Female Pattern Baldness and Hair Loss Causes
The cause of FPHL is unknown, but it is felt to be multifactorial. Genetics probably plays a large role in the condition. The inheritance pattern may be autosomal dominant or polygenic. Many patients with FPHL have a family history of baldness in first degree male relatives. It may be harder to obtain a family history of female relatives with thinning, possibly because many women are able to hide mild to moderate thinning as women do not become obviously bald like men do. The role of hormones in the pathogenesis of FPHL has not been completely worked out. It is known that women with hyperandrogenism may develop FPHL in addition to acne, hirsuitism, and virilization. However, the vast majority of women with FPHL (98%) do not have elevated androgen levels.

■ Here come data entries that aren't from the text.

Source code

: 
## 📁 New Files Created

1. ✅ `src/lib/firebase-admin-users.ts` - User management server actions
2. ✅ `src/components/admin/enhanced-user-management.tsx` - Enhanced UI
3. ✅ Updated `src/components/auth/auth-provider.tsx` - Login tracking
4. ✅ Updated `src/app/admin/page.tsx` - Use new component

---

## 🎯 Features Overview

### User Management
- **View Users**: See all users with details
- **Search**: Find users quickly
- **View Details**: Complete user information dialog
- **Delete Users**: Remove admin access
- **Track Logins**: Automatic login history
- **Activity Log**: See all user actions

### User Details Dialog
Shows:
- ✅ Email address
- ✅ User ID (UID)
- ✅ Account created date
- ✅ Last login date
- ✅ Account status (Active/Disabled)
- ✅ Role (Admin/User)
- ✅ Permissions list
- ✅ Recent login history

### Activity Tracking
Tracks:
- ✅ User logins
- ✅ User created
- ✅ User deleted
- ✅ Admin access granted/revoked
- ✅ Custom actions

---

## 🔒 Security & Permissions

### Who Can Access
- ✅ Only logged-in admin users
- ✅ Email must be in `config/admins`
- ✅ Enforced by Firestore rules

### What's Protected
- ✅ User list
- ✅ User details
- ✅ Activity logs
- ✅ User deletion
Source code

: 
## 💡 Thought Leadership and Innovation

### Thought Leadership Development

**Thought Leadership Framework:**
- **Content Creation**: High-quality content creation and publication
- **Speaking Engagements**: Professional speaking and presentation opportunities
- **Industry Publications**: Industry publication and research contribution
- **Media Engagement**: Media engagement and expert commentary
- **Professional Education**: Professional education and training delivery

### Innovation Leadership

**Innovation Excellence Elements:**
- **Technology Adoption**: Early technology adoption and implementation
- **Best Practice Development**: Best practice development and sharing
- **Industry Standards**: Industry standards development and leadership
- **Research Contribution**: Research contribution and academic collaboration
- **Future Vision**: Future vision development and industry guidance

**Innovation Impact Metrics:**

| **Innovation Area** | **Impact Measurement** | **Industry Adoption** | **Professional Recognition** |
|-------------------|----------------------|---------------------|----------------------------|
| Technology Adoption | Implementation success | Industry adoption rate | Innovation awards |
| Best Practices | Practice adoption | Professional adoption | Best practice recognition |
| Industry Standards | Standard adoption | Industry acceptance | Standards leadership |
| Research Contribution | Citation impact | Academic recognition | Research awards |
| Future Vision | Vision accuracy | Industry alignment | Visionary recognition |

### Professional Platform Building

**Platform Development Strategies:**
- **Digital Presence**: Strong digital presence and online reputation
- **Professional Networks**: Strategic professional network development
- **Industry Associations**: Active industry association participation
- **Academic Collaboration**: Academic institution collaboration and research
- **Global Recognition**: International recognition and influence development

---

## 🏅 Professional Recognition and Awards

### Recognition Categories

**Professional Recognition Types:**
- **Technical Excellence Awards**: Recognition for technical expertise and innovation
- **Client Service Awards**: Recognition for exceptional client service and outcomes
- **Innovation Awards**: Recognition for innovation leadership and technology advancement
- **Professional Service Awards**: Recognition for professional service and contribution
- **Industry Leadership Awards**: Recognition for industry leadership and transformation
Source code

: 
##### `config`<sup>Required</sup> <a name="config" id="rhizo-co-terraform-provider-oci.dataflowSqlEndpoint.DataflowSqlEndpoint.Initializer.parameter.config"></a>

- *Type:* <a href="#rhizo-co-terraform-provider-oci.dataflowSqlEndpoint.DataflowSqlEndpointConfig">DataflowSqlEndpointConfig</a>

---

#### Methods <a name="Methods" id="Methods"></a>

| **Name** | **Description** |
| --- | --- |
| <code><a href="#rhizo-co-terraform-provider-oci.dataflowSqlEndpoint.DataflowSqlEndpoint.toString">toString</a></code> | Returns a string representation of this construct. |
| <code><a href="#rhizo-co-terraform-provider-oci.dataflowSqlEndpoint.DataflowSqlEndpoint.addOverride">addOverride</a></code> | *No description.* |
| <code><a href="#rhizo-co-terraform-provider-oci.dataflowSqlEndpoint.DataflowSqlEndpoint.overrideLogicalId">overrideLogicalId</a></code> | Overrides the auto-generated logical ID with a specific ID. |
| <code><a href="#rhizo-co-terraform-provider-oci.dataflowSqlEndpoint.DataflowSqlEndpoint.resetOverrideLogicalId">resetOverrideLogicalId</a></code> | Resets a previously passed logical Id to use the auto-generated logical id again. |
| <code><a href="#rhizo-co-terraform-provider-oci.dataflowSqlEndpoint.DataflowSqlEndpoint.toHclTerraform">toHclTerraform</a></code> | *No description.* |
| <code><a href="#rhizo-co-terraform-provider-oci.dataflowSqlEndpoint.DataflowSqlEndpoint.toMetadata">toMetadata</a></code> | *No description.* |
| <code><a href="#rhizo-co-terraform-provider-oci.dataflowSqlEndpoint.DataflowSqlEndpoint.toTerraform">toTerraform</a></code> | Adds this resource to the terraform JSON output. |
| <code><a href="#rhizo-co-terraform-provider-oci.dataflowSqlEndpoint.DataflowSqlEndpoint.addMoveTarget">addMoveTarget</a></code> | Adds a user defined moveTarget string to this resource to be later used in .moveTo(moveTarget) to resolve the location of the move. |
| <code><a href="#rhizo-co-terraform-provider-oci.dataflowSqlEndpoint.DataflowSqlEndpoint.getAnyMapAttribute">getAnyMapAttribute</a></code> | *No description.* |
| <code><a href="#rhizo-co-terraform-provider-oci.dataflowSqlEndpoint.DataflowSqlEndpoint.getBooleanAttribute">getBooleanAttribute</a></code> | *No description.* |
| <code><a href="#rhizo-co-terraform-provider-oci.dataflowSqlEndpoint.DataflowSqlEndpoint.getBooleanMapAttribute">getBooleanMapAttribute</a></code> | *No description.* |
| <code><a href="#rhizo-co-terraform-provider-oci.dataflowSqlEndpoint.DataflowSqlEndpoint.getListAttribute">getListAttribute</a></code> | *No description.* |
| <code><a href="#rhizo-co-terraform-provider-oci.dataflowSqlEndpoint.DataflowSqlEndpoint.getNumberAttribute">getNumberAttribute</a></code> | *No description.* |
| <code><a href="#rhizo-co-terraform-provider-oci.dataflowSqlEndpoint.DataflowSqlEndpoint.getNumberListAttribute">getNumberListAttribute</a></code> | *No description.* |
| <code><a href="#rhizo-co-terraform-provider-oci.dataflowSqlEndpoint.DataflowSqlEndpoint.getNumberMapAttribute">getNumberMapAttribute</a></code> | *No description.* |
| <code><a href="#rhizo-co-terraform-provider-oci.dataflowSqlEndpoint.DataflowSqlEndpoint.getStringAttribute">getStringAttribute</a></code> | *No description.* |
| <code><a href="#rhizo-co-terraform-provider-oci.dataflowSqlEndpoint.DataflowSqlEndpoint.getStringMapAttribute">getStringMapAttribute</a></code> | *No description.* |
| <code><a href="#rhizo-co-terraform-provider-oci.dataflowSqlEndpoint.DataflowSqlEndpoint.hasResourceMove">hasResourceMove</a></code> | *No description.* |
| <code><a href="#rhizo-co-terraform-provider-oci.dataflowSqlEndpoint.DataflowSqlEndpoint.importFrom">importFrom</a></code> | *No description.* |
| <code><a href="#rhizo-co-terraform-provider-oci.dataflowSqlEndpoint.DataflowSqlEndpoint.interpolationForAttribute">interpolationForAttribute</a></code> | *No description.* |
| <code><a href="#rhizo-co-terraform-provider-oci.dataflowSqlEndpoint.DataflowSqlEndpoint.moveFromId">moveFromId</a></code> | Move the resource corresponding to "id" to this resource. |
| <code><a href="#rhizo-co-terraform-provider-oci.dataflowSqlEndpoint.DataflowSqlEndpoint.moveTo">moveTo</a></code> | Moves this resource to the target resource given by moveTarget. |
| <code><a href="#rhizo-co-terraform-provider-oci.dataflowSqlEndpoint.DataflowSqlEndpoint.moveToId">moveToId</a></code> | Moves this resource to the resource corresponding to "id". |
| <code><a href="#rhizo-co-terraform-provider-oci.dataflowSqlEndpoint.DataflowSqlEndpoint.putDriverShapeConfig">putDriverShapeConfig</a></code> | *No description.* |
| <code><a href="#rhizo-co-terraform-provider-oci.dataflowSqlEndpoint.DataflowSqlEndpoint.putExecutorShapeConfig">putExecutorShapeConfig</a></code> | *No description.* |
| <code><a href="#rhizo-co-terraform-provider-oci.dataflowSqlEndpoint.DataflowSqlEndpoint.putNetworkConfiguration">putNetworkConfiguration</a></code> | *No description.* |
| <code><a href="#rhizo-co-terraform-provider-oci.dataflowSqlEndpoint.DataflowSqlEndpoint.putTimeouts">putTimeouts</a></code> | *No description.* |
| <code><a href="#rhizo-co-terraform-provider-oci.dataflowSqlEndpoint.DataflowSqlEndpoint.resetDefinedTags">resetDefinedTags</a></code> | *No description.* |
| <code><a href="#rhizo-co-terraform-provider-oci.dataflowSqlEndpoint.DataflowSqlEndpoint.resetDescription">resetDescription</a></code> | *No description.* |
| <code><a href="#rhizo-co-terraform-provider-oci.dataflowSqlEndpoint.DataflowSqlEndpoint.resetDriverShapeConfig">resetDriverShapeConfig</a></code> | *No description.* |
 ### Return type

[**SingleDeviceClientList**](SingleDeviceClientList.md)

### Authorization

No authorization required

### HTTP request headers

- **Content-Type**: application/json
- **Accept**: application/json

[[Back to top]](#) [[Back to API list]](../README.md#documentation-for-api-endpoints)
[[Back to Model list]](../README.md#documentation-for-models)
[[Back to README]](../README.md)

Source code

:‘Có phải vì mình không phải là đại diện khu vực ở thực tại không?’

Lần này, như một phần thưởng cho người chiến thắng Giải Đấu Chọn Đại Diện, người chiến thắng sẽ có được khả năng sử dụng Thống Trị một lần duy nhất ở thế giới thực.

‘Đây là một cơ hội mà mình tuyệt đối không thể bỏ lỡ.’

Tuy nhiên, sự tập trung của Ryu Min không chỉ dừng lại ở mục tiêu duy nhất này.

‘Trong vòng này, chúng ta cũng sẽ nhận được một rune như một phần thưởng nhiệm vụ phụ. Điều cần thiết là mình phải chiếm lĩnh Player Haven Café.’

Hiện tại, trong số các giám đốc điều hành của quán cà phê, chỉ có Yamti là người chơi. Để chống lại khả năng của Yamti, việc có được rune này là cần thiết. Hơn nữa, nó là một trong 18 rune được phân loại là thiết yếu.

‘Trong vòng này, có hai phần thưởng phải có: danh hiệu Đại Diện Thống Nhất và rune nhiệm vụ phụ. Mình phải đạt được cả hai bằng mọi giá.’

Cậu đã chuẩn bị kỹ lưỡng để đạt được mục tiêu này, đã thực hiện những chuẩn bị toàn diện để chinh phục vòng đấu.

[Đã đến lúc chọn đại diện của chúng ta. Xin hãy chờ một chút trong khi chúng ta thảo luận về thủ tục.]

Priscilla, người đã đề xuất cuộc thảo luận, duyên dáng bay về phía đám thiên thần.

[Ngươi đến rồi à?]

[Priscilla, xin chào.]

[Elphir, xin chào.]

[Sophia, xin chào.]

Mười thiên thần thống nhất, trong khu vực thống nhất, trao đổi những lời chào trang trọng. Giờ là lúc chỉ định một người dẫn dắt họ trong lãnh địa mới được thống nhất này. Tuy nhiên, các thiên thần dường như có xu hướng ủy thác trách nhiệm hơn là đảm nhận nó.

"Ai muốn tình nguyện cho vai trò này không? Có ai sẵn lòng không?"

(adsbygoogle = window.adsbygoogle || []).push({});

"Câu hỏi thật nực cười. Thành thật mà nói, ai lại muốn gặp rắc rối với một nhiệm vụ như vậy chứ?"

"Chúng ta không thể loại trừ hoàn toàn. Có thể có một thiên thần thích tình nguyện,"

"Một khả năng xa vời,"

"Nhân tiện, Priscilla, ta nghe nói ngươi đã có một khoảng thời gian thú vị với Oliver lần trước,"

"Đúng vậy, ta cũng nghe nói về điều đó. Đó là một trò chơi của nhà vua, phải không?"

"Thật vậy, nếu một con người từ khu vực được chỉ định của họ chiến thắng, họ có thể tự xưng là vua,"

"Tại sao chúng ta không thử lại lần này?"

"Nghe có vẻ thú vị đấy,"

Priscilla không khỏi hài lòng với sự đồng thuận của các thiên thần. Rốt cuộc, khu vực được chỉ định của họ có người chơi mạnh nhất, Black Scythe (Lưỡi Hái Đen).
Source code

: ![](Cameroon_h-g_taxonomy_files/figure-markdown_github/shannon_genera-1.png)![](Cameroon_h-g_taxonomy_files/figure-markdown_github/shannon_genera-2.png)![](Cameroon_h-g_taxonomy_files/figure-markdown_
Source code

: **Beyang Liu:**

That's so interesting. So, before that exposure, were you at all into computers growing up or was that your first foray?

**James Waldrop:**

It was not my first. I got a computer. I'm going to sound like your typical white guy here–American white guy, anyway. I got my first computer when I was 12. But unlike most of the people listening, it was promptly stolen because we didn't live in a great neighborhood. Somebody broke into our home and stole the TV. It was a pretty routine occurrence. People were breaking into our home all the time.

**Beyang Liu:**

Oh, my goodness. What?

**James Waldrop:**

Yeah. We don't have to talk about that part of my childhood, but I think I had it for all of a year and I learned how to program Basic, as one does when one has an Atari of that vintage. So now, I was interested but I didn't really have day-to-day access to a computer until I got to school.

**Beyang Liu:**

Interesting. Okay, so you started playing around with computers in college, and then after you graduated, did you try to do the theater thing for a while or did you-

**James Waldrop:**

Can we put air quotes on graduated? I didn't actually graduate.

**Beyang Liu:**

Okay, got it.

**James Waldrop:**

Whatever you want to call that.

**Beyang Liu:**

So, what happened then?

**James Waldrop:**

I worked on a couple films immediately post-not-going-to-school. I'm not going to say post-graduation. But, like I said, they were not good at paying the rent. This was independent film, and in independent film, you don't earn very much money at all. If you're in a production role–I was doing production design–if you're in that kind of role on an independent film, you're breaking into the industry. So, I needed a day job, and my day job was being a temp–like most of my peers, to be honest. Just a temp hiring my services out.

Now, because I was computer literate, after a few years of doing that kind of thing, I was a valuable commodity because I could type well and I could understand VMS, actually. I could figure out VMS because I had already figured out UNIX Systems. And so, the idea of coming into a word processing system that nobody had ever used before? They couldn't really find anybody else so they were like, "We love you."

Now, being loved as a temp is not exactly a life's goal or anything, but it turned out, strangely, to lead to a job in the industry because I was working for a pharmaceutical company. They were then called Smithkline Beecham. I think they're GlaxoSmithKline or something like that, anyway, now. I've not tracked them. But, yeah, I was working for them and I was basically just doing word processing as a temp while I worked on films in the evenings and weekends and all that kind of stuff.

In the past it was postulated that FPHL was simply the female counterpart of male androgenetic alopecia. Women with the condition were felt to have increased numbers of androgen receptors on hair follicles or possibly increased follicular sensitivity to low levels of circulating androgens. While this may be true, the lack of efficacy of finasteride (a 5 a reductase inhibitor) in treating FPHL in the one placebo-controlled, blinded study published to date, suggests that androgens may play only a partial role in the pathogenesis of some patients with FPHL and possibly no role in other patients.
It is known that FPHL results from progressive miniaturization of follicles. Large follicles producing terminal hairs are transformed into smaller vellus-like follicles producing vellus hairs. Scalp biopsies of patients with FPHL demonstrate this phenomenon by showing a range of hair shaft diameters with progressively smaller than normal shafts. Total hair density is normal (or slightly decreased in long-standing cases).